#### DATA SHOWN
--

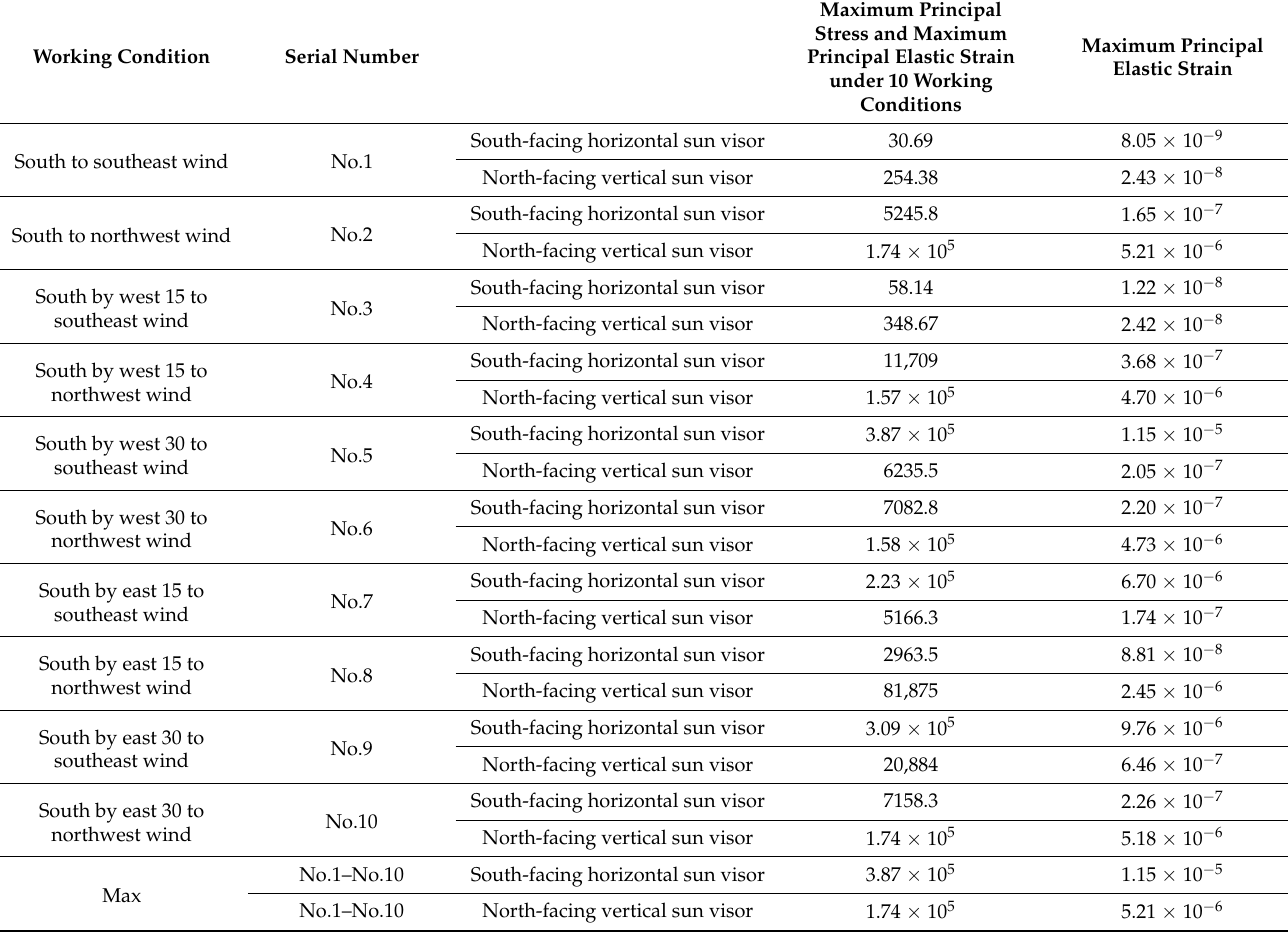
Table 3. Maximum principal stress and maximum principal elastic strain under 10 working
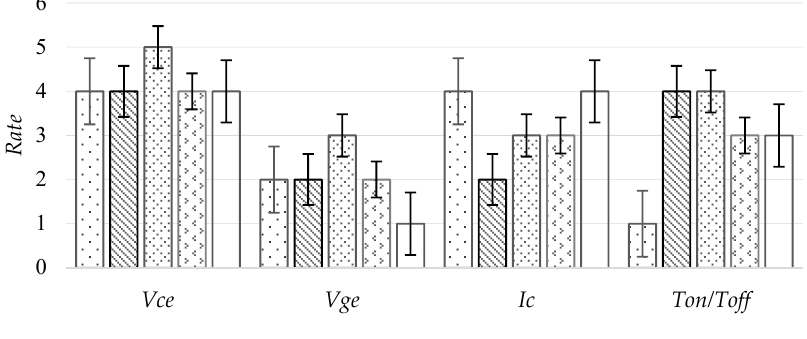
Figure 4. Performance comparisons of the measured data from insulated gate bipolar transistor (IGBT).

--

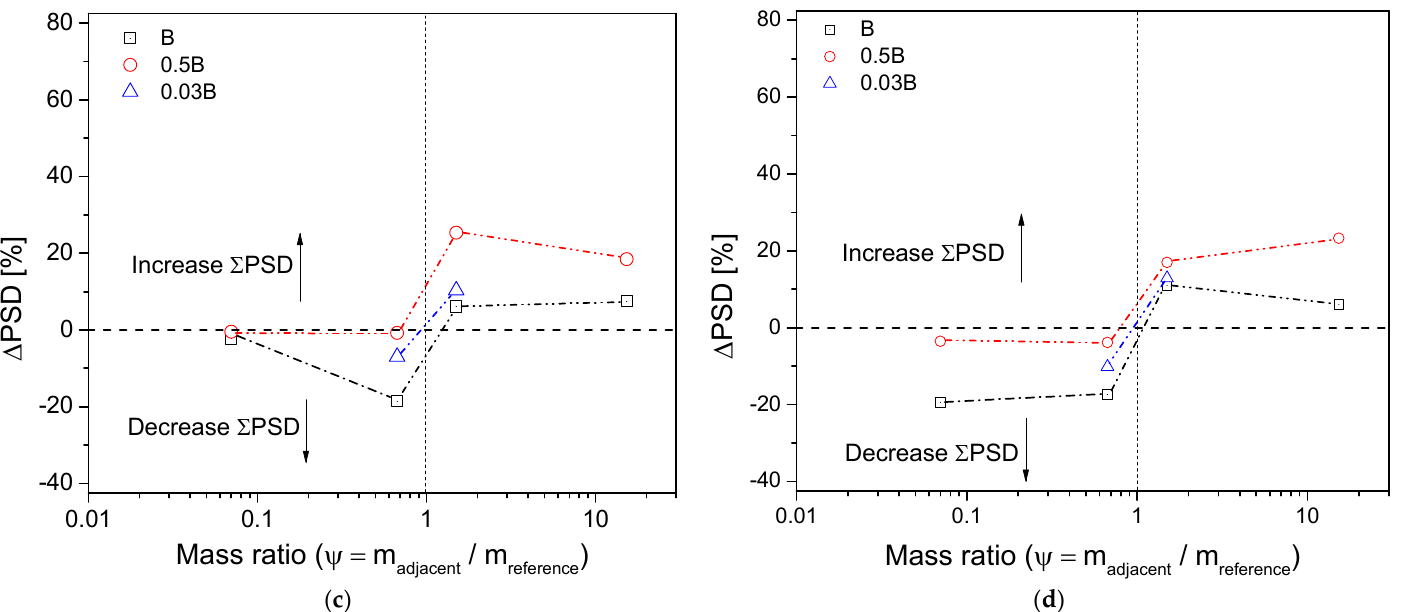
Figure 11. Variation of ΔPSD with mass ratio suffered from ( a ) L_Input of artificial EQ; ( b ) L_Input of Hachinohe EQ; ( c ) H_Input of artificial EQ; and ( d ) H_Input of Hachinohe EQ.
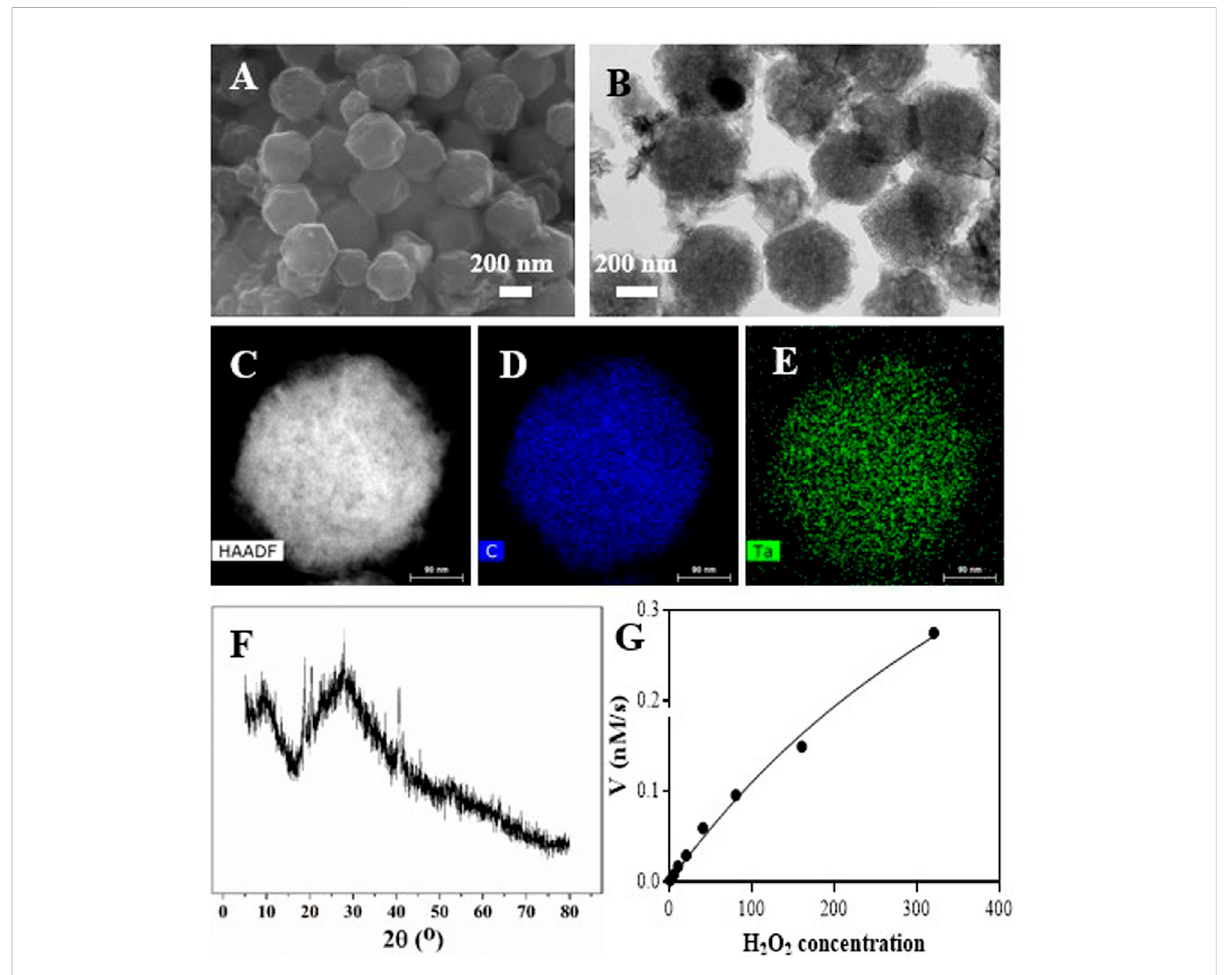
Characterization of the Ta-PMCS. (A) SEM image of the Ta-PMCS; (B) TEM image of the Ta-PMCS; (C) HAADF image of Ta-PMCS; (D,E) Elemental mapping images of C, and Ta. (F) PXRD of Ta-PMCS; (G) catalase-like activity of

--

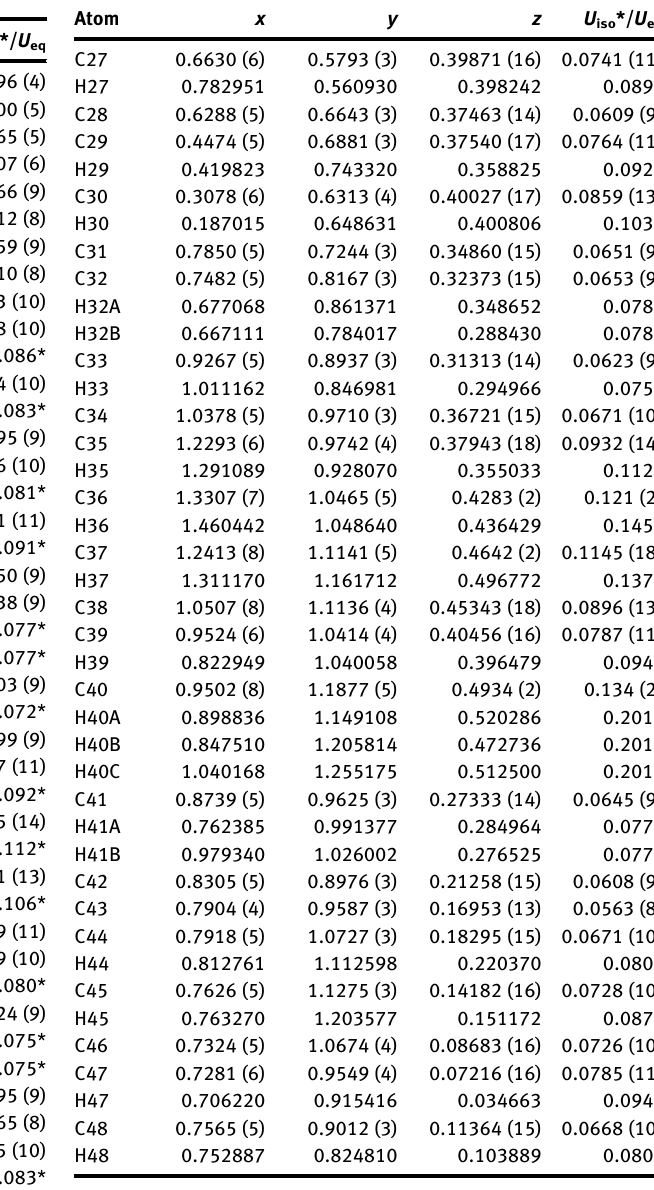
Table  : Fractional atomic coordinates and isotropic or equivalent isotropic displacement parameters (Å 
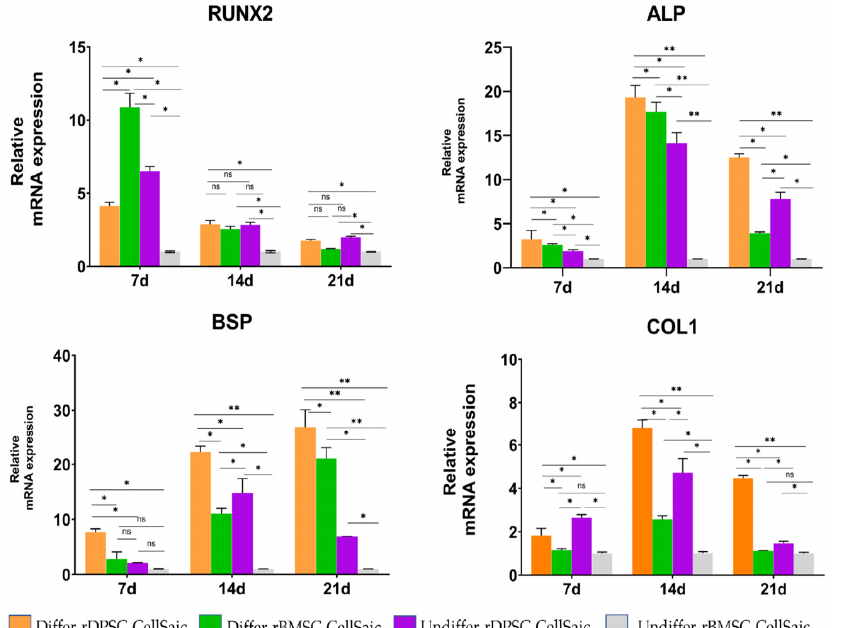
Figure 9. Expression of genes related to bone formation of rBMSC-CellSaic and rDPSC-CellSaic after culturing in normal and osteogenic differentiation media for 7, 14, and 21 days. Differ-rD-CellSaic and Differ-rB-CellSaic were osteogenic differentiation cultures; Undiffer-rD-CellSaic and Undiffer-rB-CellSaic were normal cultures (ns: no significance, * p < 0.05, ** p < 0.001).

--

Among the lines of the data above, find those with the word "Figure" and show them.

#### ANSWER SECTION
Figure 4. Performance comparisons of the measured data from insulated gate bipolar transistor (IGBT).
Figure 11. Variation of ΔPSD with mass ratio suffered from ( a ) L_Input of artificial EQ; ( b ) L_Input of Hachinohe EQ; ( c ) H_Input of artificial EQ; and ( d ) H_Input of Hachinohe EQ.
Figure 9. Expression of genes related to bone formation of rBMSC-CellSaic and rDPSC-CellSaic after culturing in normal and osteogenic differentiation media for 7, 14, and 21 days. Differ-rD-CellSaic and Differ-rB-CellSaic were osteogenic differentiation cultures; Undiffer-rD-CellSaic and Undiffer-rB-CellSaic were normal cultures (ns: no significance, * p < 0.05, ** p < 0.001).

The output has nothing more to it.